Will stood, pocketed the ring, and came in hesitantly despite his initial grand entrance. Hannah watched his eyes travel around the room, taking in the small clues littered throughout the apartment before focusing on her laptop, which still had a picture of the two of them open. Great first impression.
“You seem surprised to see me,” he said, turning his full attention and the power of his perfect smile on her.
She should’ve felt surprise at Will’s sudden appearance, but she didn’t. And not just because she’d just gotten a friend request from him—this was completely and utterly a Will thing to do. And really, she should’ve been expecting him.

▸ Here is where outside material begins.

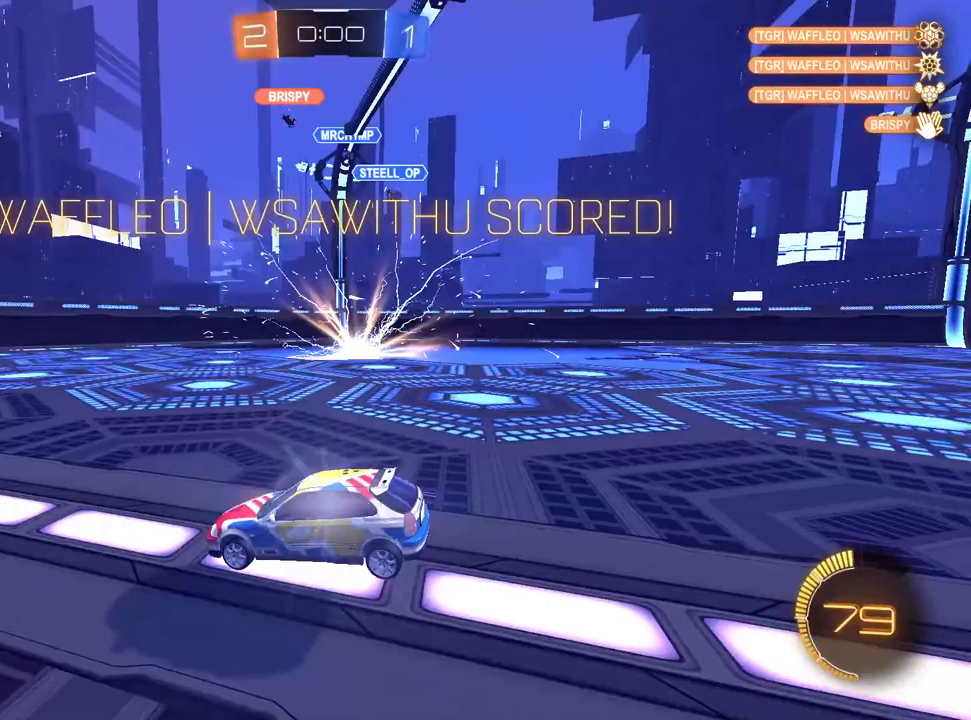
{"dt_ms": 500, "buttons": ["CROSS"], "left_stick": "down", "right_stick": "center", "events": [[250, "left_stick", "down-right"], [367, "left_stick", "down"], [383, "CROSS", "down"]]}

“Well, you are a day late.” On top of the last half a decade. Even as Hannah thought it, she knew she had a hand in those lost years. In the end, it wouldn’t matter—not for them. They would still be Will and Hannah. She knew it, and by the contented expression on Will’s face, he knew it too.
He pulled her into a hug, lifting her off her feet. “Hannah Abbott, as I live and breathe! I’ve missed you.” She giggled as he twirled her around and set her down. He stepped back and gave her a once-over—not in the creepy way some guys did, but exaggerated and comical. “You used to be taller.”
She rolled her eyes. Only Will would bring up the story she’d told him one snowy night on campus that, when she was seven, she’d spent a whole two months convinced that she’d been shrinking. The following April Fool’s Day, he had moved everything in her dorm a few inches higher, making several things just out of her reach.
Hannah stepped further into the living room, keenly aware of Will’s every move as he took a seat on the couch.
“Beer, wine, water?” she asked.
“Water would be good.”
She nodded and pushed the lid of her laptop closed. “I’ll be right back.” As she headed for the fridge, her eyes never left Will’s form. He sat back on the couch, his hands clasped and his eyes fixed on his lap. A part of her—the part that knew and loved Will all those years in college—felt no qualms about his late-night visit. Will was Will. Even when they were best friends, he had flitted in and out of her life, always coming back just as she started to worry he never would. But underneath that calm was a rumble of discomfort. He’d shown up at her apartment—an apartment he’d never been to. She searched his face.